(Element location listings)
>> begin

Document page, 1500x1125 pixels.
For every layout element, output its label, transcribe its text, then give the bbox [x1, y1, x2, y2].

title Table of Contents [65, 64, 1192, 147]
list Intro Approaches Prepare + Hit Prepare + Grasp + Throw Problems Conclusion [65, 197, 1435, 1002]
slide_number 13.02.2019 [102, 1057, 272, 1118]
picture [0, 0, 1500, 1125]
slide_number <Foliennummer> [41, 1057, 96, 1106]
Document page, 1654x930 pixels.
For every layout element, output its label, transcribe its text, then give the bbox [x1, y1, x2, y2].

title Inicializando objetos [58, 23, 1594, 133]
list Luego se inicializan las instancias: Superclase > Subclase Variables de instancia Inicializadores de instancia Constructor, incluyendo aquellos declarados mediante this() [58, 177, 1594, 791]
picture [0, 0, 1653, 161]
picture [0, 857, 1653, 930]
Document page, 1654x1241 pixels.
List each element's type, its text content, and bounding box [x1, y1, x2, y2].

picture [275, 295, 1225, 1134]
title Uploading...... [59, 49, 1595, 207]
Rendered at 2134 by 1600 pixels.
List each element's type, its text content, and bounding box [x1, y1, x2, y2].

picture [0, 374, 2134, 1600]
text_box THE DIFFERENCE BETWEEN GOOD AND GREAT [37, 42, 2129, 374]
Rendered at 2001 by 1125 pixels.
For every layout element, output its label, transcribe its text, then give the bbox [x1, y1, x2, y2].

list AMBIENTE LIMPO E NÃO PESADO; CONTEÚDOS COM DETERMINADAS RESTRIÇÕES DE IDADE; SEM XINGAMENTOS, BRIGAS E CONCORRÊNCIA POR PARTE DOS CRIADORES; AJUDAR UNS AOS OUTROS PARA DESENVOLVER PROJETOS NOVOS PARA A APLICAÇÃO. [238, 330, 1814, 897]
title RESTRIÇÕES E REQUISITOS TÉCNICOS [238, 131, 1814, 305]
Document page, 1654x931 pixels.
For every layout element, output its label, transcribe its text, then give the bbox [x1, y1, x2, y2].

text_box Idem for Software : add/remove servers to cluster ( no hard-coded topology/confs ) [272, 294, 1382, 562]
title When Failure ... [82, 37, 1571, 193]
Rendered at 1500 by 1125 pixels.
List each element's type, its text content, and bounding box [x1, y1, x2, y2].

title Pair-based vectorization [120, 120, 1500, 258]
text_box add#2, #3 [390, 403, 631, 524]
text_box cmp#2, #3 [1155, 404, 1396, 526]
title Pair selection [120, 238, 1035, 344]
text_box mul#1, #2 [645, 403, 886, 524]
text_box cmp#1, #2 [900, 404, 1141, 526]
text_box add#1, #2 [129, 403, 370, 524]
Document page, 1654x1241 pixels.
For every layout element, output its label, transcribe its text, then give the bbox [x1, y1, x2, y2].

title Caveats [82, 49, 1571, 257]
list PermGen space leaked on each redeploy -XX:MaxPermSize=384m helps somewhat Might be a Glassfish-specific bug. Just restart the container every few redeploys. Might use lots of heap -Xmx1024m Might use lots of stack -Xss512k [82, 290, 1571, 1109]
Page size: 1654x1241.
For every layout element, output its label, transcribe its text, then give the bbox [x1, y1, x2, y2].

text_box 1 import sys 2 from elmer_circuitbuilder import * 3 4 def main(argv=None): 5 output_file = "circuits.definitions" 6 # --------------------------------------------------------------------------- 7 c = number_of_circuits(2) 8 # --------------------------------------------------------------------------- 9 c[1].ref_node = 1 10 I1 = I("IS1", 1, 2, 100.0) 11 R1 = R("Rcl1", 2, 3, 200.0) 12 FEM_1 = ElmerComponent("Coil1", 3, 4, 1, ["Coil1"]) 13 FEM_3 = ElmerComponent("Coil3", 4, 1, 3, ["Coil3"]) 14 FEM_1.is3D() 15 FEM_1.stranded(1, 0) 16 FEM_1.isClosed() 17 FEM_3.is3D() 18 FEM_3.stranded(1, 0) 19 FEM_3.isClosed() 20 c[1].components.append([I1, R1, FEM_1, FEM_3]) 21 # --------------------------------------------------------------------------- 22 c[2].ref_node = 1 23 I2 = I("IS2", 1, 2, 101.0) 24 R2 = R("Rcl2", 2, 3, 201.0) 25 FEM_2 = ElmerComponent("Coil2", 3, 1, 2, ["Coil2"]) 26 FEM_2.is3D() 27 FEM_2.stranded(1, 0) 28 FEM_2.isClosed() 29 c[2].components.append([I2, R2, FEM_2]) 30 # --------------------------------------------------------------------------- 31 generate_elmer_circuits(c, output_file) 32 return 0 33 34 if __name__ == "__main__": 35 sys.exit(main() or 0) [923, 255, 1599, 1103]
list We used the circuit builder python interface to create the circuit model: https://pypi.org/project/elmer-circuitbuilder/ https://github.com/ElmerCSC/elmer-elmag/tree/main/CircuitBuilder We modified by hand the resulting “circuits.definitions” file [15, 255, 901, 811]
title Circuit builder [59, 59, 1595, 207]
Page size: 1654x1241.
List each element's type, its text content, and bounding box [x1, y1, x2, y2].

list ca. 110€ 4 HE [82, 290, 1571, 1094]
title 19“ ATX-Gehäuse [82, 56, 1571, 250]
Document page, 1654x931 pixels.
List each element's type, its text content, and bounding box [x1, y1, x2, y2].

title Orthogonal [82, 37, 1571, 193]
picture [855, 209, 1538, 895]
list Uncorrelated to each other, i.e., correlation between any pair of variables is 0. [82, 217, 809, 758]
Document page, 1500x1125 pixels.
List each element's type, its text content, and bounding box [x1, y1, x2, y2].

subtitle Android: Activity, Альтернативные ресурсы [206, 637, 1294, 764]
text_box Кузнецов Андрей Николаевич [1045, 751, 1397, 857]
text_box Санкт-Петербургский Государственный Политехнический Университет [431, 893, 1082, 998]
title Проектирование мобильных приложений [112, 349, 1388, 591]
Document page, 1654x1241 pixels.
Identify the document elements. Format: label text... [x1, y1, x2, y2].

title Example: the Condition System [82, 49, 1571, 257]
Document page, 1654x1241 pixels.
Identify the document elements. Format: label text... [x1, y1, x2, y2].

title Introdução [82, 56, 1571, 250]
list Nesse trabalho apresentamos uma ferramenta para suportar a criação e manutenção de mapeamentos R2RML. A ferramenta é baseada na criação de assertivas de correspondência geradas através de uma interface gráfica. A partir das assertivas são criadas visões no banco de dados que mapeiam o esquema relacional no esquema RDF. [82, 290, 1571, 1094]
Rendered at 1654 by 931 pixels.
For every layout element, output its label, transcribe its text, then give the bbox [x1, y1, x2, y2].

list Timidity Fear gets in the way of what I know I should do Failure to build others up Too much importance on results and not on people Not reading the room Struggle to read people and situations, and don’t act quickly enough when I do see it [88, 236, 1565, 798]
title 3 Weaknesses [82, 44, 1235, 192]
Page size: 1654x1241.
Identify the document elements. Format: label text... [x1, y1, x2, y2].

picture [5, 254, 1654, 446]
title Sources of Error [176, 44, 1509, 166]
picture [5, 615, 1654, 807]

>> end

## Written problem
Reproduce all the material above, substituting "enclosing rectangle" for each occurrence of "bounding box" and leaving everything else unchanged.

## Complete response
Document page, 1500x1125 pixels.
For every layout element, output its label, transcribe its text, then give the bbox [x1, y1, x2, y2].

title Table of Contents [65, 64, 1192, 147]
list Intro Approaches Prepare + Hit Prepare + Grasp + Throw Problems Conclusion [65, 197, 1435, 1002]
slide_number 13.02.2019 [102, 1057, 272, 1118]
picture [0, 0, 1500, 1125]
slide_number <Foliennummer> [41, 1057, 96, 1106]
Document page, 1654x930 pixels.
For every layout element, output its label, transcribe its text, then give the bbox [x1, y1, x2, y2].

title Inicializando objetos [58, 23, 1594, 133]
list Luego se inicializan las instancias: Superclase > Subclase Variables de instancia Inicializadores de instancia Constructor, incluyendo aquellos declarados mediante this() [58, 177, 1594, 791]
picture [0, 0, 1653, 161]
picture [0, 857, 1653, 930]
Document page, 1654x1241 pixels.
List each element's type, its text content, and enclosing rectangle [x1, y1, x2, y2].

picture [275, 295, 1225, 1134]
title Uploading...... [59, 49, 1595, 207]
Rendered at 2134 by 1600 pixels.
List each element's type, its text content, and enclosing rectangle [x1, y1, x2, y2].

picture [0, 374, 2134, 1600]
text_box THE DIFFERENCE BETWEEN GOOD AND GREAT [37, 42, 2129, 374]
Rendered at 2001 by 1125 pixels.
For every layout element, output its label, transcribe its text, then give the bbox [x1, y1, x2, y2].

list AMBIENTE LIMPO E NÃO PESADO; CONTEÚDOS COM DETERMINADAS RESTRIÇÕES DE IDADE; SEM XINGAMENTOS, BRIGAS E CONCORRÊNCIA POR PARTE DOS CRIADORES; AJUDAR UNS AOS OUTROS PARA DESENVOLVER PROJETOS NOVOS PARA A APLICAÇÃO. [238, 330, 1814, 897]
title RESTRIÇÕES E REQUISITOS TÉCNICOS [238, 131, 1814, 305]
Document page, 1654x931 pixels.
For every layout element, output its label, transcribe its text, then give the bbox [x1, y1, x2, y2].

text_box Idem for Software : add/remove servers to cluster ( no hard-coded topology/confs ) [272, 294, 1382, 562]
title When Failure ... [82, 37, 1571, 193]
Rendered at 1500 by 1125 pixels.
List each element's type, its text content, and enclosing rectangle [x1, y1, x2, y2].

title Pair-based vectorization [120, 120, 1500, 258]
text_box add#2, #3 [390, 403, 631, 524]
text_box cmp#2, #3 [1155, 404, 1396, 526]
title Pair selection [120, 238, 1035, 344]
text_box mul#1, #2 [645, 403, 886, 524]
text_box cmp#1, #2 [900, 404, 1141, 526]
text_box add#1, #2 [129, 403, 370, 524]
Document page, 1654x1241 pixels.
For every layout element, output its label, transcribe its text, then give the bbox [x1, y1, x2, y2].

title Caveats [82, 49, 1571, 257]
list PermGen space leaked on each redeploy -XX:MaxPermSize=384m helps somewhat Might be a Glassfish-specific bug. Just restart the container every few redeploys. Might use lots of heap -Xmx1024m Might use lots of stack -Xss512k [82, 290, 1571, 1109]
Page size: 1654x1241.
For every layout element, output its label, transcribe its text, then give the bbox [x1, y1, x2, y2].

text_box 1 import sys 2 from elmer_circuitbuilder import * 3 4 def main(argv=None): 5 output_file = "circuits.definitions" 6 # --------------------------------------------------------------------------- 7 c = number_of_circuits(2) 8 # --------------------------------------------------------------------------- 9 c[1].ref_node = 1 10 I1 = I("IS1", 1, 2, 100.0) 11 R1 = R("Rcl1", 2, 3, 200.0) 12 FEM_1 = ElmerComponent("Coil1", 3, 4, 1, ["Coil1"]) 13 FEM_3 = ElmerComponent("Coil3", 4, 1, 3, ["Coil3"]) 14 FEM_1.is3D() 15 FEM_1.stranded(1, 0) 16 FEM_1.isClosed() 17 FEM_3.is3D() 18 FEM_3.stranded(1, 0) 19 FEM_3.isClosed() 20 c[1].components.append([I1, R1, FEM_1, FEM_3]) 21 # --------------------------------------------------------------------------- 22 c[2].ref_node = 1 23 I2 = I("IS2", 1, 2, 101.0) 24 R2 = R("Rcl2", 2, 3, 201.0) 25 FEM_2 = ElmerComponent("Coil2", 3, 1, 2, ["Coil2"]) 26 FEM_2.is3D() 27 FEM_2.stranded(1, 0) 28 FEM_2.isClosed() 29 c[2].components.append([I2, R2, FEM_2]) 30 # --------------------------------------------------------------------------- 31 generate_elmer_circuits(c, output_file) 32 return 0 33 34 if __name__ == "__main__": 35 sys.exit(main() or 0) [923, 255, 1599, 1103]
list We used the circuit builder python interface to create the circuit model: https://pypi.org/project/elmer-circuitbuilder/ https://github.com/ElmerCSC/elmer-elmag/tree/main/CircuitBuilder We modified by hand the resulting “circuits.definitions” file [15, 255, 901, 811]
title Circuit builder [59, 59, 1595, 207]
Page size: 1654x1241.
List each element's type, its text content, and enclosing rectangle [x1, y1, x2, y2].

list ca. 110€ 4 HE [82, 290, 1571, 1094]
title 19“ ATX-Gehäuse [82, 56, 1571, 250]
Document page, 1654x931 pixels.
List each element's type, its text content, and enclosing rectangle [x1, y1, x2, y2].

title Orthogonal [82, 37, 1571, 193]
picture [855, 209, 1538, 895]
list Uncorrelated to each other, i.e., correlation between any pair of variables is 0. [82, 217, 809, 758]
Document page, 1500x1125 pixels.
List each element's type, its text content, and enclosing rectangle [x1, y1, x2, y2].

subtitle Android: Activity, Альтернативные ресурсы [206, 637, 1294, 764]
text_box Кузнецов Андрей Николаевич [1045, 751, 1397, 857]
text_box Санкт-Петербургский Государственный Политехнический Университет [431, 893, 1082, 998]
title Проектирование мобильных приложений [112, 349, 1388, 591]
Document page, 1654x1241 pixels.
Identify the document elements. Format: label text... [x1, y1, x2, y2].

title Example: the Condition System [82, 49, 1571, 257]
Document page, 1654x1241 pixels.
Identify the document elements. Format: label text... [x1, y1, x2, y2].

title Introdução [82, 56, 1571, 250]
list Nesse trabalho apresentamos uma ferramenta para suportar a criação e manutenção de mapeamentos R2RML. A ferramenta é baseada na criação de assertivas de correspondência geradas através de uma interface gráfica. A partir das assertivas são criadas visões no banco de dados que mapeiam o esquema relacional no esquema RDF. [82, 290, 1571, 1094]
Rendered at 1654 by 931 pixels.
For every layout element, output its label, transcribe its text, then give the bbox [x1, y1, x2, y2].

list Timidity Fear gets in the way of what I know I should do Failure to build others up Too much importance on results and not on people Not reading the room Struggle to read people and situations, and don’t act quickly enough when I do see it [88, 236, 1565, 798]
title 3 Weaknesses [82, 44, 1235, 192]
Page size: 1654x1241.
Identify the document elements. Format: label text... [x1, y1, x2, y2].

picture [5, 254, 1654, 446]
title Sources of Error [176, 44, 1509, 166]
picture [5, 615, 1654, 807]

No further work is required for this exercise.